Petru, el administrador de Felix, repanchigado en un sillón de cara a la ventana y murmurando en el teléfono particular de Felix. Le irritaba la forma en la que Petru asumía sus funciones en ausencia de Felix. Cuando Felix lo contrató ese año, ella lo había apodado «el guardaespaldas». Hoy tenía el pelo negro. Ayer era rubio platino; se lo teñía más a menudo que los estilistas con los que ella trabajaba.
– … Por supuesto, Lucien está implicado -estaba diciendo Petru, riéndose en voz baja.
¿Implicado? Ella contuvo la respiración, tiró hacia atrás de la suave manilla de bronce y puso la cabeza en el hueco entre la pared y la puerta. Lo que oyó la dejó atónita.
– Los flics lo arrestan en el estudio -dijo.
¿Lo arrestarán o había sido arrestado? ¿De quién hablaban? ¿De Lucien? Él había negado que tuviera algo que ver con la política, pero ¿decía la verdad?
– Panfletos de la Armata Corsa, lo típico.
Justo lo que ella había pensado. Lucien estaba con la Armata Corsa. ¡Qué mentiroso!
– Ya está todo organizado. Los pondré allí yo mismo.
El corazón le dio un vuelco.
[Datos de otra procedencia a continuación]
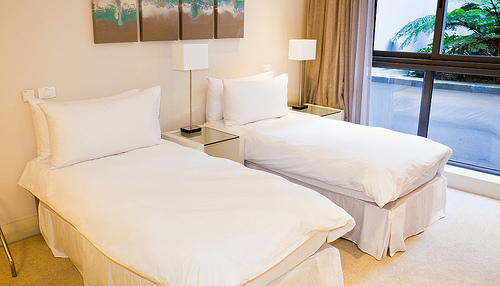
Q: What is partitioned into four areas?
A: Window.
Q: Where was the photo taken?
A: Hotel.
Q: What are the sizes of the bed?
A: Twin.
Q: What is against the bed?
A: Pillow.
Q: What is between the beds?
A: Table.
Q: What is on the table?
A: Lamps.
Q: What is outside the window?
A: Trees.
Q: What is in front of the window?
A: Curtain.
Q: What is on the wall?
A: Painting.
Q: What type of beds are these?
A: Twin beds.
Con razón la conversación le había sonado ambigua. Petru estaba saboteando a Lucien.
– Dentro de menos de una hora -dijo, y se volvió hacia la librería.
Ella no escuchó el resto. Estuvo a punto de entrar hecha una furia y enfrentarse a Petru, pero se dio cuenta de que explotar no beneficiaría a Lucien si ya existían pruebas contra él. Tenía que advertirlo, abortar los planes de Petru, pero ¿cómo?
Los corsos se traicionaban los unos a los otros, pero nunca traicionaban a alguien de fuera. A no ser que… Miró su reloj Patek Philippe que Felix le había regalado en su boda. Corrió al pasillo de entrada, cogió rápidamente sus zapatos y el abrigo y ya en la calle llamó a Felix. Comunicaba.
Le dejó un mensaje. Le temblaban las manos mientras pulsaba los números. Todo ocurría de nuevo.